Records for the exercise:

▬▬▬▬▬▬

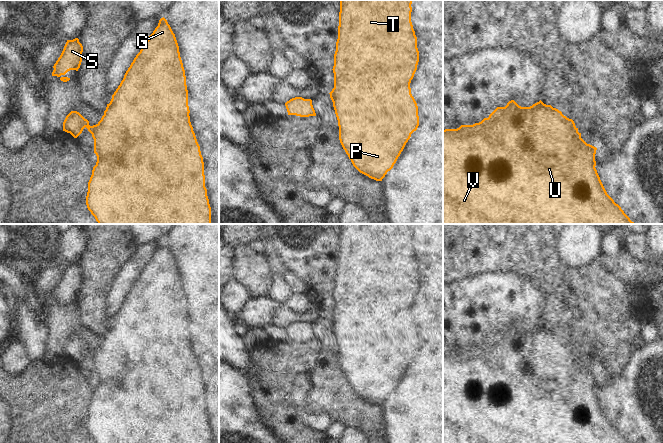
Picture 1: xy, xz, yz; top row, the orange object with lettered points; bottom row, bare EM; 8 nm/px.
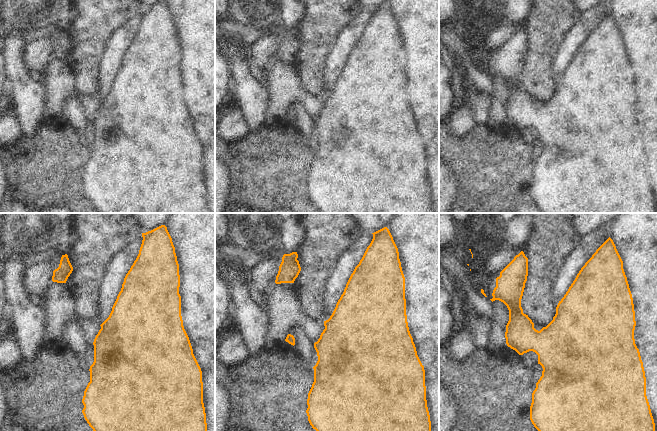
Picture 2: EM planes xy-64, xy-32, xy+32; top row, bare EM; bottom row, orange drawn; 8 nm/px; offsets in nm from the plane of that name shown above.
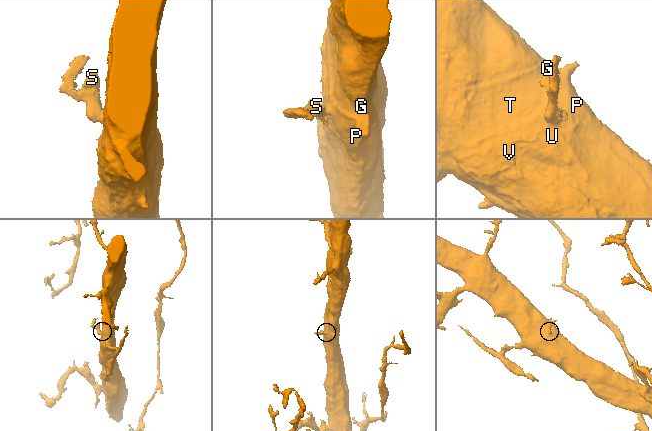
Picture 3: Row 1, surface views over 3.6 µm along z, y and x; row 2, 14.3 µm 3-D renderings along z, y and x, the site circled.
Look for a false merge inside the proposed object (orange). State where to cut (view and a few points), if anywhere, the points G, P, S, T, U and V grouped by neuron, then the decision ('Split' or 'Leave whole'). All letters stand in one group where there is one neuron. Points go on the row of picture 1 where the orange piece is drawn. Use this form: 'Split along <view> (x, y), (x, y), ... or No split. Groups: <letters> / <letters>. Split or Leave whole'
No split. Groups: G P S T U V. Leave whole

▬▬▬▬▬▬

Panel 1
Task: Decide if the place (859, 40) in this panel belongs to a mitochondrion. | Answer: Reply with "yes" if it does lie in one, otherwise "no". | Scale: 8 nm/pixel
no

▬▬▬▬▬▬

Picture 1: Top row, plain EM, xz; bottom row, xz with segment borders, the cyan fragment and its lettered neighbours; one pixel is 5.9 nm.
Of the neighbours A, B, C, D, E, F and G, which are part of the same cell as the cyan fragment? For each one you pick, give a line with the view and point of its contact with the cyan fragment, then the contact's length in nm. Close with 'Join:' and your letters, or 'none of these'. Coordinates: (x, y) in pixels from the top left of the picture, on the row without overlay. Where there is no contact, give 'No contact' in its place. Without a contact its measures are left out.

▬▬▬▬▬▬

Problem: Give again the stretch of lines above from the one with "Picture 1: xy, xz, yz;" through the one with "Picture 3: Row", both ends kept, and copy no pictures.

Output of the exercise:
Picture 1: xy, xz, yz; top row, the orange object with lettered points; bottom row, bare EM; 8 nm/px.
Picture 2: EM planes xy-64, xy-32, xy+32; top row, bare EM; bottom row, orange drawn; 8 nm/px; offsets in nm from the plane of that name shown above.
Picture 3: Row 1, surface views over 3.6 µm along z, y and x; row 2, 14.3 µm 3-D renderings along z, y and x, the site circled.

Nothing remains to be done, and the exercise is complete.